**Obiettivo**
Riporta per intero e senza alcuna modifica il messaggio sull'intervallo invariante.

**Estratto del testo**
Re: intervallo invariante

From: Bruno Cocciaro <b.cocciaro_at_comeg.it>
Date: Sun, 30 May 2004 18:58:29 +0200

"marco" <regolino_at_ingo.nn> wrote in message
news:130Z232Z133Z91Y1085913507X32607_at_usenet.libero.it...
> vorrei solo essere sicuro di avere correttamento capito e riassunto:
>
> GALILEO (ex. 2dim):
> intervallo (spaziale) dl^2 = dx^2 + dy^2 e' invariante.
> alias: spazio e' assoluto, tempo e' assoluto.
>
> RELATIVITA' SPECIALE
> intervallo ds^2 = dt^2 - dl^2 e' invariante.
> alias: spazio non e' assoluto (contrazione lunghezze), tempo non e'
assoluto
> (dilatazione tempi), ma spazio-tempo e' assoluto (velocita' luce costante.
> Questo centra con spazio-tempo assoluto, oppure no. A me viene da
scriverlo
> a naso, siccome parlo di dilatazione tempi e contrazione lunghezze).

Provo a dirti come la vedo io, poi se hai correttamente capito o meno
immagino che possa dirlo con certezza solamente tu.

**Dati registrati**
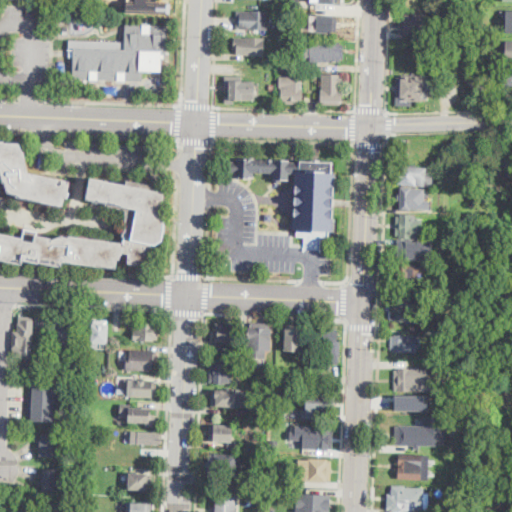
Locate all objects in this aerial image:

**Soluzione**
Re: intervallo invariante

From: Bruno Cocciaro <b.cocciaro_at_comeg.it>
Date: Sun, 30 May 2004 18:58:29 +0200

"marco" <regolino_at_ingo.nn> wrote in message
news:130Z232Z133Z91Y1085913507X32607_at_usenet.libero.it...
> vorrei solo essere sicuro di avere correttamento capito e riassunto:
>
> GALILEO (ex. 2dim):
> intervallo (spaziale) dl^2 = dx^2 + dy^2 e' invariante.
> alias: spazio e' assoluto, tempo e' assoluto.
>
> RELATIVITA' SPECIALE
> intervallo ds^2 = dt^2 - dl^2 e' invariante.
> alias: spazio non e' assoluto (contrazione lunghezze), tempo non e'
assoluto
> (dilatazione tempi), ma spazio-tempo e' assoluto (velocita' luce costante.
> Questo centra con spazio-tempo assoluto, oppure no. A me viene da
scriverlo
> a naso, siccome parlo di dilatazione tempi e contrazione lunghezze).

Provo a dirti come la vedo io, poi se hai correttamente capito o meno
immagino che possa dirlo con certezza solamente tu.